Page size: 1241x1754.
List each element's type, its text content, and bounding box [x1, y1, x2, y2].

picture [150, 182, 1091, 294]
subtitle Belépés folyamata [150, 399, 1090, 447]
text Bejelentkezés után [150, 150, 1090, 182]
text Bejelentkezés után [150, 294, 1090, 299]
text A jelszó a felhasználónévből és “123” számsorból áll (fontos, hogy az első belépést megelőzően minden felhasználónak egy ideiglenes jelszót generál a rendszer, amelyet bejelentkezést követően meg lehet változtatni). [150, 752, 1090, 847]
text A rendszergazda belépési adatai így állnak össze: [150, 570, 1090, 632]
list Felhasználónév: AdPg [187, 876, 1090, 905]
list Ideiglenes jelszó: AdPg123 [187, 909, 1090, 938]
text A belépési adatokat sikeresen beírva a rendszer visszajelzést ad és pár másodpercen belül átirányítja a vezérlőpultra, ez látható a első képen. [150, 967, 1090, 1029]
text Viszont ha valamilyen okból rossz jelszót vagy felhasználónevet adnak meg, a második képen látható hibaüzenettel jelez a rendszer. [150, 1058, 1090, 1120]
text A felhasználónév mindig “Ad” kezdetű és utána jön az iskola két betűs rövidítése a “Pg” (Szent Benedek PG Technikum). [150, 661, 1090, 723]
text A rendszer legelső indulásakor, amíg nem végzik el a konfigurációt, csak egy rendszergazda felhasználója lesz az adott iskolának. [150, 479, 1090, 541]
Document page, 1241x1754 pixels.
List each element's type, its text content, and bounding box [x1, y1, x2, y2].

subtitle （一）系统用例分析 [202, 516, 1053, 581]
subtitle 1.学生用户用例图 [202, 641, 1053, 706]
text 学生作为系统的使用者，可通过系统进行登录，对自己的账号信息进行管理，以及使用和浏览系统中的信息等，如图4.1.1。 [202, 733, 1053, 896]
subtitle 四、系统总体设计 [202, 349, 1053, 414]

··········

- TASK STATEMENT:
Exact reproduction of the whole material is the required answer.

- REPLY:
Page size: 1241x1754.
List each element's type, its text content, and bounding box [x1, y1, x2, y2].

picture [150, 182, 1091, 294]
subtitle Belépés folyamata [150, 399, 1090, 447]
text Bejelentkezés után [150, 150, 1090, 182]
text Bejelentkezés után [150, 294, 1090, 299]
text A jelszó a felhasználónévből és “123” számsorból áll (fontos, hogy az első belépést megelőzően minden felhasználónak egy ideiglenes jelszót generál a rendszer, amelyet bejelentkezést követően meg lehet változtatni). [150, 752, 1090, 847]
text A rendszergazda belépési adatai így állnak össze: [150, 570, 1090, 632]
list Felhasználónév: AdPg [187, 876, 1090, 905]
list Ideiglenes jelszó: AdPg123 [187, 909, 1090, 938]
text A belépési adatokat sikeresen beírva a rendszer visszajelzést ad és pár másodpercen belül átirányítja a vezérlőpultra, ez látható a első képen. [150, 967, 1090, 1029]
text Viszont ha valamilyen okból rossz jelszót vagy felhasználónevet adnak meg, a második képen látható hibaüzenettel jelez a rendszer. [150, 1058, 1090, 1120]
text A felhasználónév mindig “Ad” kezdetű és utána jön az iskola két betűs rövidítése a “Pg” (Szent Benedek PG Technikum). [150, 661, 1090, 723]
text A rendszer legelső indulásakor, amíg nem végzik el a konfigurációt, csak egy rendszergazda felhasználója lesz az adott iskolának. [150, 479, 1090, 541]
Document page, 1241x1754 pixels.
List each element's type, its text content, and bounding box [x1, y1, x2, y2].

subtitle （一）系统用例分析 [202, 516, 1053, 581]
subtitle 1.学生用户用例图 [202, 641, 1053, 706]
text 学生作为系统的使用者，可通过系统进行登录，对自己的账号信息进行管理，以及使用和浏览系统中的信息等，如图4.1.1。 [202, 733, 1053, 896]
subtitle 四、系统总体设计 [202, 349, 1053, 414]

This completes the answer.